En juin 2026, une équipe chirurgicale de l'University of Michigan Health lui a implanté le dispositif : plus de 400 microélectrodes enfoncées dans le cortex, reliées à un émetteur-récepteur logé dans la poitrine, le tout communiquant sans fil avec un ordinateur externe.
Le système capte les signaux neuronaux bruts et les traduit en texte et en voix de synthèse grâce à l'intelligence artificielle. La patiente a pu tenir des conversations spontanées, répondre à des questions ouvertes et appeler ses petits-enfants par téléphone. Particularité remarquable : le Connexus distingue trois types d'activité cérébrale liés à la communication. Les signaux produits quand elle tente de parler, quand elle imagine ses mots, et quand elle écoute quelqu'un.
On voit la représentation des mots et des phonèmes, qu'elle essaie de les dire, qu'elle les imagine, ou qu'elle les écoute.
Le décodage de la parole imaginée reste encore imprécis, "comme si ça entrait et sortait du focus" selon Vikash Gilja, directeur scientifique de l'entreprise. La clarté devrait progresser avec l'entraînement.
"Dites à ma famille que je me sens très bien." Une phrase décodée en temps réel par le Connexus et affichée à l'écran, pendant que la patiente converse avec l'équipe de recherche.

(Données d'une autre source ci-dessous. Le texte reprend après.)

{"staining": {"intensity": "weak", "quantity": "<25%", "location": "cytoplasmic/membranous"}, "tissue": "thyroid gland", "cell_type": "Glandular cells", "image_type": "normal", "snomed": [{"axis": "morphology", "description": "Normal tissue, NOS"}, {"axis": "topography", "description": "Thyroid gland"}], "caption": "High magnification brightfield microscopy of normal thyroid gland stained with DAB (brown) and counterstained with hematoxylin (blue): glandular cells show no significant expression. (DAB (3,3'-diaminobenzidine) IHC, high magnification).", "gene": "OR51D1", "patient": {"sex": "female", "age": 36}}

Edward Chang, chef de la neurochirurgie à l'UCSF et pionnier du domaine, salue le caractère entièrement autonome et sans fil du système. Les travaux académiques antérieurs, y compris les siens, imposaient un câble branché sur un port crânien, avec les risques infectieux et la perte de mobilité que cela suppose. Le système BrainGate, par exemple, atteint 99 % de précision et 56 mots par minute chez un patient atteint de SLA, mais exige une connexion filaire permanente au crâne.
Le patient Casey Harrell, atteint de SLA, utilise l'interface cerveau-machine BrainGate depuis son domicile à Sacramento. Les capteurs crâniens, reliés par câble à un ordinateur, traduisent son activité neuronale en texte avec 99 % de précision. Ici, le câble reste indispensable : c'est précisément cette contrainte que le Connexus de Paradromics élimine avec son architecture entièrement sans fil.